Exercise » Report every line in the listing that contains the string "Cervix".
━━━━━ Data listing ━━━━━
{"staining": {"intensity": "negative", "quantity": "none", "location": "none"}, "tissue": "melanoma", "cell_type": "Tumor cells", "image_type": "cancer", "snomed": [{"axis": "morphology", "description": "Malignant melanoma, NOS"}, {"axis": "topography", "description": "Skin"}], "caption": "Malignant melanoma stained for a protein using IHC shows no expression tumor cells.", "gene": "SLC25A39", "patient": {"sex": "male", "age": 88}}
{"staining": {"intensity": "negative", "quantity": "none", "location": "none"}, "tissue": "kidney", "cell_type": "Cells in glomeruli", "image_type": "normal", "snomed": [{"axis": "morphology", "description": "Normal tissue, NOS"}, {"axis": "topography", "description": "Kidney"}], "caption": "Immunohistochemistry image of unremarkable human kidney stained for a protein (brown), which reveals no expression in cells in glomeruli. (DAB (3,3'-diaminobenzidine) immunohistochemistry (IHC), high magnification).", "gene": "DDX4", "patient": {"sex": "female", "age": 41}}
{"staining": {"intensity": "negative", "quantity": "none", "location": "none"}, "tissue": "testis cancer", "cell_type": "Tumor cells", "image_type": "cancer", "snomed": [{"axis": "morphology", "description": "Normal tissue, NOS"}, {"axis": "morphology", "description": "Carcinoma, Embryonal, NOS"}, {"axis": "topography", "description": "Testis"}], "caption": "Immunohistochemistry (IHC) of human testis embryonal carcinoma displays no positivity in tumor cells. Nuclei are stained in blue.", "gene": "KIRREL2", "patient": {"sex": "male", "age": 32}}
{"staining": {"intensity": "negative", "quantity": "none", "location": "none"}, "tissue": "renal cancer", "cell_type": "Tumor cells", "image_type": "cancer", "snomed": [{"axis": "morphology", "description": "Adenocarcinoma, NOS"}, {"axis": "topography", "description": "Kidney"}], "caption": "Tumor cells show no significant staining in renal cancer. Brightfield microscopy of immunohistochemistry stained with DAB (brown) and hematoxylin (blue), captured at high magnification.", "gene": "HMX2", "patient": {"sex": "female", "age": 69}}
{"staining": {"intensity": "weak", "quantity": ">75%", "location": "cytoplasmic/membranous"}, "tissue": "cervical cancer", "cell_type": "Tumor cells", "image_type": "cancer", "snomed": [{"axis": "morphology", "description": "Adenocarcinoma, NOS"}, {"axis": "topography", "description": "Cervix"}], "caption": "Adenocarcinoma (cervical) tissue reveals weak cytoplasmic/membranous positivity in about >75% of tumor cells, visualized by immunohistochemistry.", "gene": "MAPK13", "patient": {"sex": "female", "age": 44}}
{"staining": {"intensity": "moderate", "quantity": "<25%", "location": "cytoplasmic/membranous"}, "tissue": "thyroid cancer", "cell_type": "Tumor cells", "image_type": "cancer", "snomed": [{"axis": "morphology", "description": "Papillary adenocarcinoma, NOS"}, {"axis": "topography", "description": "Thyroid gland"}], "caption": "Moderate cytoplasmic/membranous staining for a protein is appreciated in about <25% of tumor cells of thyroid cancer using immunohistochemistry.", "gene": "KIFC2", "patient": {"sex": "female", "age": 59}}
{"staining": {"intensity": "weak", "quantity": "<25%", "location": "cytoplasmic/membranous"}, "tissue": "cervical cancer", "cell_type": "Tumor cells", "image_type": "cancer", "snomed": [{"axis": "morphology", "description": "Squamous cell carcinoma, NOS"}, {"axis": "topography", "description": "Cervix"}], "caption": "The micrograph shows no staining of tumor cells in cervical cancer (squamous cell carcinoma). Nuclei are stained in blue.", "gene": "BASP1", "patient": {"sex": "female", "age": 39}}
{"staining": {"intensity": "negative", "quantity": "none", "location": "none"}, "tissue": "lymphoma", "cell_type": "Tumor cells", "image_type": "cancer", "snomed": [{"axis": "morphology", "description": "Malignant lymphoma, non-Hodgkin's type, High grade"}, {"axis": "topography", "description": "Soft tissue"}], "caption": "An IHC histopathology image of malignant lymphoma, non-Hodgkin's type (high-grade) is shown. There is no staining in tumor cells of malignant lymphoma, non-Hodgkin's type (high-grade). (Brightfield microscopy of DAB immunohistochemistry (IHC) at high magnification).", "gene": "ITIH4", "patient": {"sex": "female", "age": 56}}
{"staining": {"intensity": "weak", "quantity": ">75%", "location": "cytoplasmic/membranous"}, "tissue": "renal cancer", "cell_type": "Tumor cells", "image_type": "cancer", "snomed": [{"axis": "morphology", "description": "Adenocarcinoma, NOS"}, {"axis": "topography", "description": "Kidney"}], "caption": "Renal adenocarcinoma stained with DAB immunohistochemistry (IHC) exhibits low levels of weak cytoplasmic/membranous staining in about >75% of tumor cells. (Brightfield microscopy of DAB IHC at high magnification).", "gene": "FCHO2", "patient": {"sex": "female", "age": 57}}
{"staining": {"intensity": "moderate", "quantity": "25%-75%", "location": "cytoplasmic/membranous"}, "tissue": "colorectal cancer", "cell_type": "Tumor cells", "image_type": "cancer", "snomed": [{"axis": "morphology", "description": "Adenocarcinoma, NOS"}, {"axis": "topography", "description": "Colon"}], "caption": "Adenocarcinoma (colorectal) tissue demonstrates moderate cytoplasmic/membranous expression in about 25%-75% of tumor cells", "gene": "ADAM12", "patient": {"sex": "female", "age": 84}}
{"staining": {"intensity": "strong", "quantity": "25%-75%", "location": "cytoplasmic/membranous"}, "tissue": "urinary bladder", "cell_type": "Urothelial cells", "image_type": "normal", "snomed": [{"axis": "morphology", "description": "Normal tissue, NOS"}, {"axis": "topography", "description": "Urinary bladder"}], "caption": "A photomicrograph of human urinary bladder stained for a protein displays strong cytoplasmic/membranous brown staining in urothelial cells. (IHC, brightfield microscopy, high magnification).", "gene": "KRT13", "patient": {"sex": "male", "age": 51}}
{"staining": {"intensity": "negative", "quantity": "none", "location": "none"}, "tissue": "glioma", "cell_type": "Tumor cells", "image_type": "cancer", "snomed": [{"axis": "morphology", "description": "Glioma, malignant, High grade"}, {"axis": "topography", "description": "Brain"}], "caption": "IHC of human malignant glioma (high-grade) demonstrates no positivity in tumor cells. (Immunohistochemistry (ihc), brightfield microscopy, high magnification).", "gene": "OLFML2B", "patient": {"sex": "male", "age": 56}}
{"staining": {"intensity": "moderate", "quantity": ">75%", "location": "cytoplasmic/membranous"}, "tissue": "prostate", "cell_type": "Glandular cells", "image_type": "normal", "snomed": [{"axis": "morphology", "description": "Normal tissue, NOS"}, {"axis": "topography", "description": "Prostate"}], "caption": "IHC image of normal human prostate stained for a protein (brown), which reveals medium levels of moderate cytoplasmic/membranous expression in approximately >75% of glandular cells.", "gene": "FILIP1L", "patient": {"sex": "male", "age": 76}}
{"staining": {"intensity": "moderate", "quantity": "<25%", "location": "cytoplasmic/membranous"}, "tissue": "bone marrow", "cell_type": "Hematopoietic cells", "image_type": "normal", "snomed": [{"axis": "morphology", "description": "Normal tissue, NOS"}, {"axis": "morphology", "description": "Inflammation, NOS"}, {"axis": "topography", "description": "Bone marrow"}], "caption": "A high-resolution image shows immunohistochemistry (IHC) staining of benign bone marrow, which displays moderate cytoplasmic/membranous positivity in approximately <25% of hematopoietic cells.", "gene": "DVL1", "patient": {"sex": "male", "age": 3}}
━━━━━
Answer for this exercise »
{"staining": {"intensity": "weak", "quantity": ">75%", "location": "cytoplasmic/membranous"}, "tissue": "cervical cancer", "cell_type": "Tumor cells", "image_type": "cancer", "snomed": [{"axis": "morphology", "description": "Adenocarcinoma, NOS"}, {"axis": "topography", "description": "Cervix"}], "caption": "Adenocarcinoma (cervical) tissue reveals weak cytoplasmic/membranous positivity in about >75% of tumor cells, visualized by immunohistochemistry.", "gene": "MAPK13", "patient": {"sex": "female", "age": 44}}
{"staining": {"intensity": "weak", "quantity": "<25%", "location": "cytoplasmic/membranous"}, "tissue": "cervical cancer", "cell_type": "Tumor cells", "image_type": "cancer", "snomed": [{"axis": "morphology", "description": "Squamous cell carcinoma, NOS"}, {"axis": "topography", "description": "Cervix"}], "caption": "The micrograph shows no staining of tumor cells in cervical cancer (squamous cell carcinoma). Nuclei are stained in blue.", "gene": "BASP1", "patient": {"sex": "female", "age": 39}}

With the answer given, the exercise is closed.